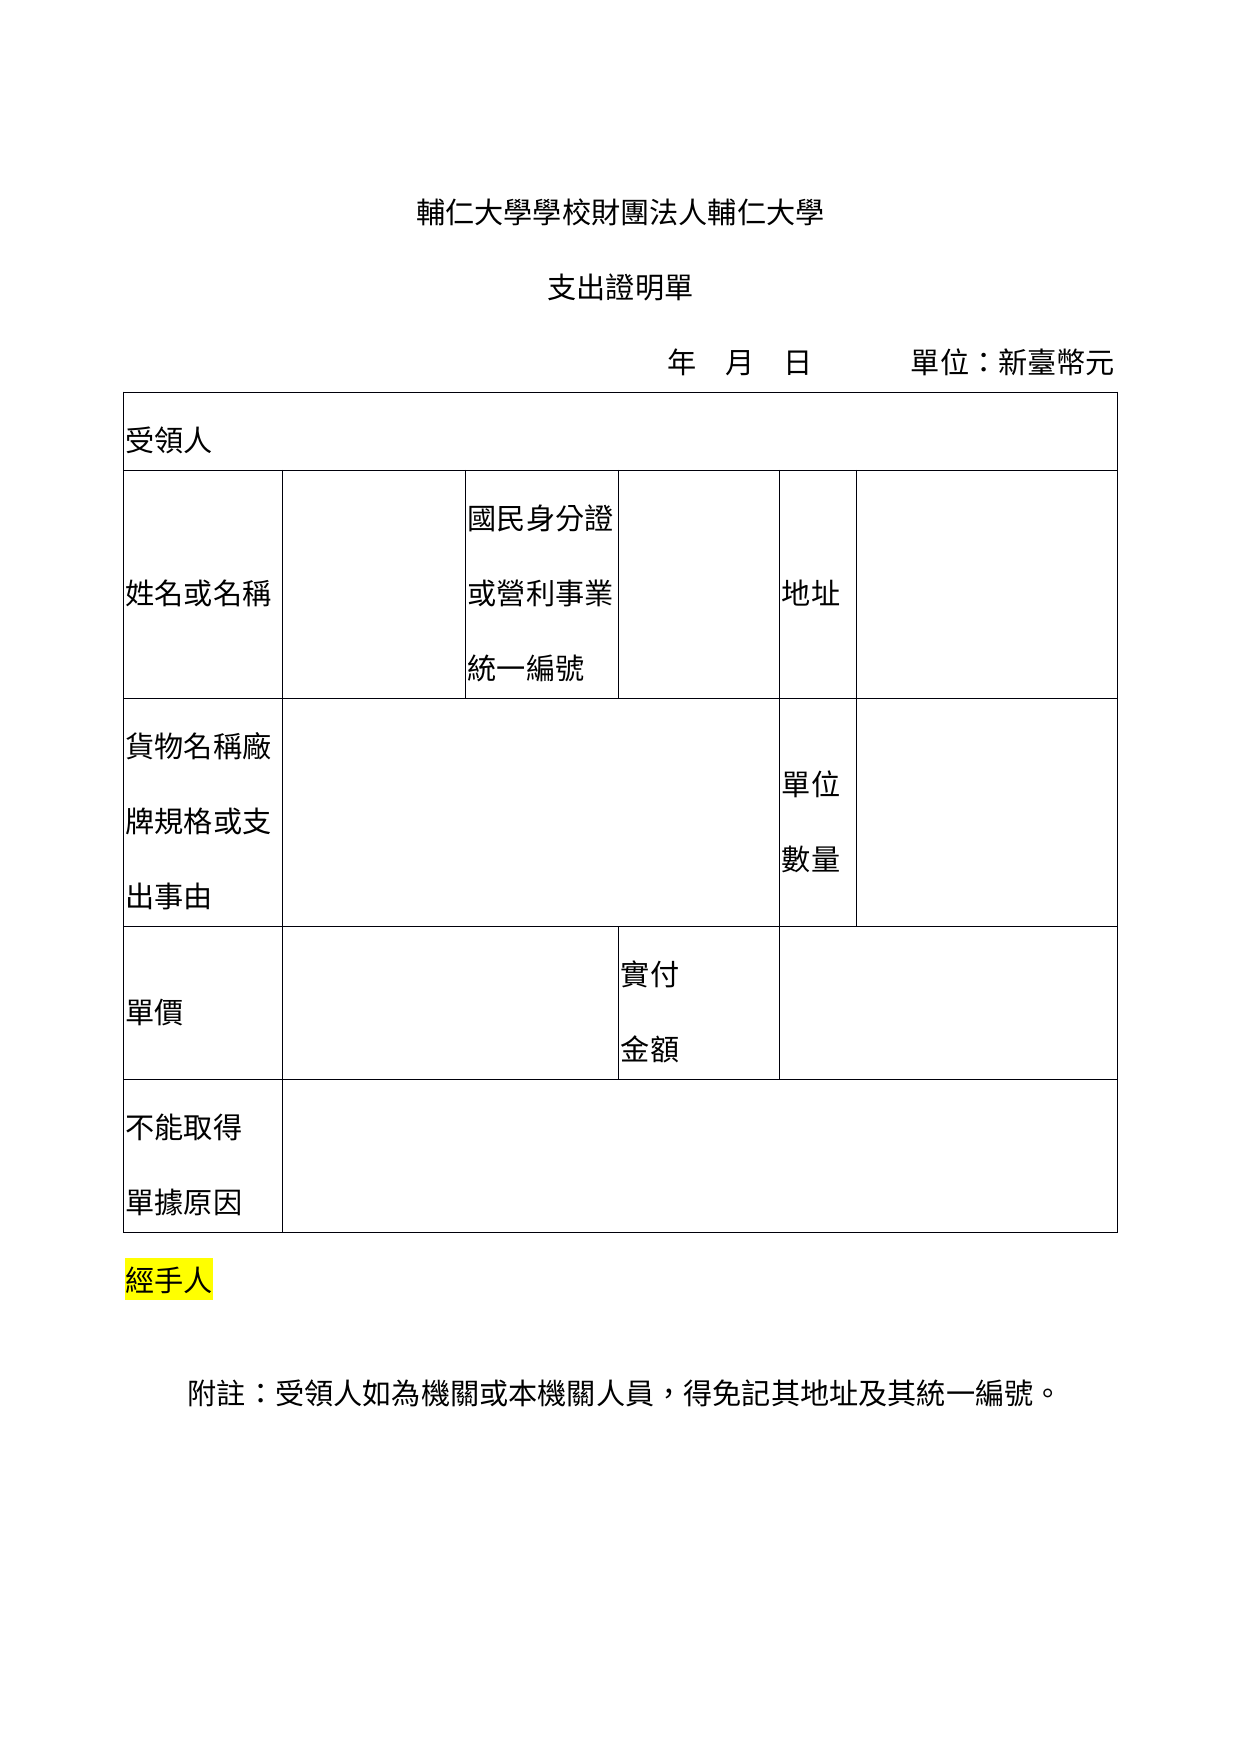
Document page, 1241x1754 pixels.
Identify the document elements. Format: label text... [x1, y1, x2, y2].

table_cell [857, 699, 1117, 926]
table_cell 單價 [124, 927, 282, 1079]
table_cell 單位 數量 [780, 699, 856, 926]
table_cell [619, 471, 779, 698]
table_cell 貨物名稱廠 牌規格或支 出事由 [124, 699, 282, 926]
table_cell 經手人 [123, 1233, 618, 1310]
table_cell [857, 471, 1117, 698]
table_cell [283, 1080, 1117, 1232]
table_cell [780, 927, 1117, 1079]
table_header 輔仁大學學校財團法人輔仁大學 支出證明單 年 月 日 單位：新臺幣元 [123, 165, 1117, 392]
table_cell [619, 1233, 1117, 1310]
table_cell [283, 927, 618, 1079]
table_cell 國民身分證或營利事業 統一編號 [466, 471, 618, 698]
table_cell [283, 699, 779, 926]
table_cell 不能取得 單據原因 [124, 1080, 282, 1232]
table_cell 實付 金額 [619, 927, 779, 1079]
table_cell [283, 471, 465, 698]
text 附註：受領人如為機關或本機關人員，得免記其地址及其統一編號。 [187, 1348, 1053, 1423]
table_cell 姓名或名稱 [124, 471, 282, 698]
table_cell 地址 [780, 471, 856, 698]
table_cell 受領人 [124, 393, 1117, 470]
::::::::
YOUR INSTRUCTIONS:
Copy the listing above line for line, leaving out the picture.

WRITTEN REPLY:
Document page, 1241x1754 pixels.
Identify the document elements. Format: label text... [x1, y1, x2, y2].

table_cell [857, 699, 1117, 926]
table_cell 單價 [124, 927, 282, 1079]
table_cell 單位 數量 [780, 699, 856, 926]
table_cell [619, 471, 779, 698]
table_cell 貨物名稱廠 牌規格或支 出事由 [124, 699, 282, 926]
table_cell 經手人 [123, 1233, 618, 1310]
table_cell [857, 471, 1117, 698]
table_cell [283, 1080, 1117, 1232]
table_cell [780, 927, 1117, 1079]
table_header 輔仁大學學校財團法人輔仁大學 支出證明單 年 月 日 單位：新臺幣元 [123, 165, 1117, 392]
table_cell [619, 1233, 1117, 1310]
table_cell [283, 927, 618, 1079]
table_cell 國民身分證或營利事業 統一編號 [466, 471, 618, 698]
table_cell [283, 699, 779, 926]
table_cell 不能取得 單據原因 [124, 1080, 282, 1232]
table_cell 實付 金額 [619, 927, 779, 1079]
table_cell [283, 471, 465, 698]
text 附註：受領人如為機關或本機關人員，得免記其地址及其統一編號。 [187, 1348, 1053, 1423]
table_cell 姓名或名稱 [124, 471, 282, 698]
table_cell 地址 [780, 471, 856, 698]
table_cell 受領人 [124, 393, 1117, 470]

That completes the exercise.